The original video, however, has been out-done by a fan-made video, done by popular YouTubers Tessa Violet (Meekakitty) and Shawna Howson (Nanalew). Who have a combined subscriber total of 1,567,164 (that is 1,000,022 and 567,142 respectively) However, their creation of a video for sail has 130,000,000+ views, compared to the (roughly) combined total (as it has been on the AWOLNATION official channel, awolnationvevo, and red bull records) 60,000,000 times. While there may be a number of factors at play here, such as the fact that the official video has moved around so much, this is nevertheless a very surprising achievement.
Here is the fan-made video:
Judging the videos, one might think that they would stand fairly equal chance, with Nanalew's having the inane humour to it, but AWOLNATION's featuring references to the illuminati and being backed by their record label, so perhaps appearing higher owing to some feature of google's algorithm. But the popularity of Nanalew's version has even led it to be the very thing that appears when googling the track.

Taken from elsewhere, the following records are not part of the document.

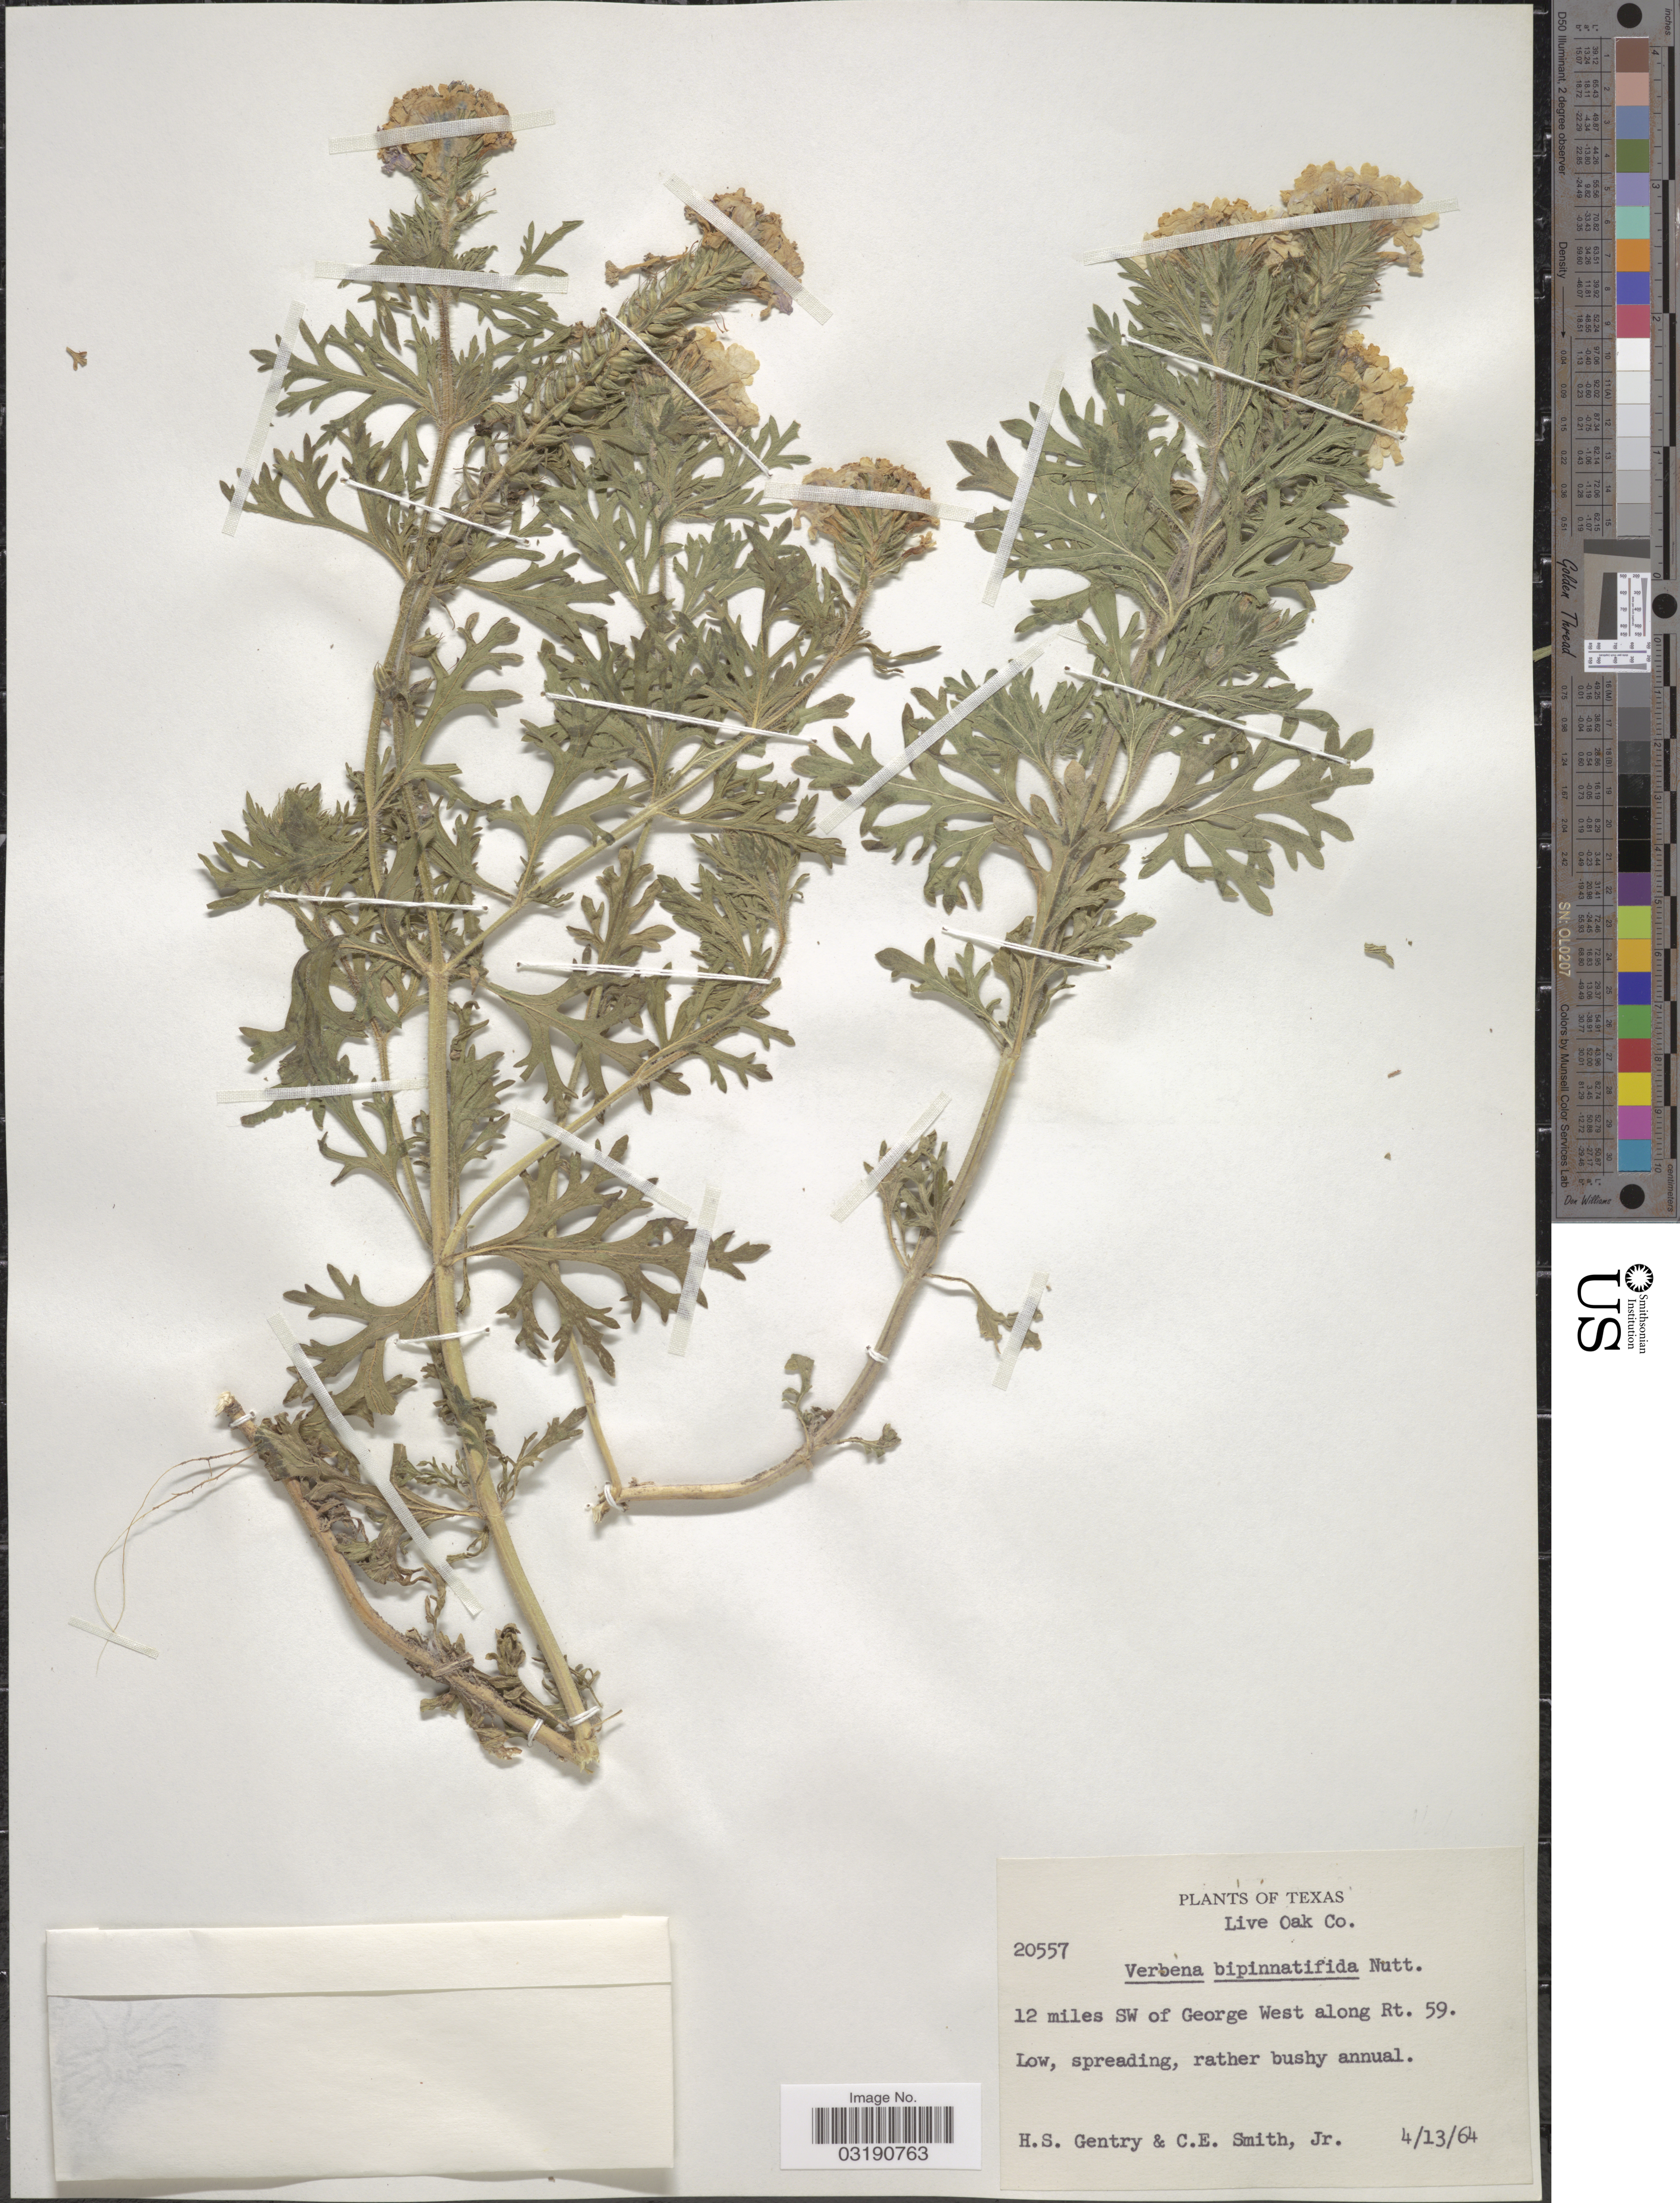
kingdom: Plantae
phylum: Tracheophyta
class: Magnoliopsida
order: Lamiales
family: Verbenaceae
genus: Verbena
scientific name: Verbena bipinnatifida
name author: (Schauer) Nutt.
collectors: H. S. Gentry & C. E. Smith Jr.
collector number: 20557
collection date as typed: Transcribed d/m/y: 13/4/64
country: United States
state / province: Texas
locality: Live Oak Co. 12 miles SW of George West along Rt. 59.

|Nanalew's version appears to be favoured even by google...|
This is a very unique case, and I, personally cannot think of a time where this has happened. And all top 3 of the most viewed youtube videos being taken up by music videos. In fact, aside from 'Charlie bit my finger -again!', the top 30 most viewed videos are all music videos, and the official ones at that. The true reason as to why this video has succeeded so much is very hard to pin point, Perhaps it has succeeded owning to it's lack of plot, it's complete pointlessness, the 'surprise twist' or the family friendliness. The inability to pinpoint the reason as to the success of this video perhaps encompasses what McDougall was talking about when they suggested the inability to conceive media audience as a stable, identifiable group.
The success of this video could be placed down to web 2.0, The video has been created by consumers, who made a video they enjoy themselves and so think others enjoy too. This video truly demonstrates the power of web 2.0. Comparatively amateur, independent film, video, music and TV makers can stand their ground against major corporations, while this may take time and luck, this video shows that it is in no way impossible.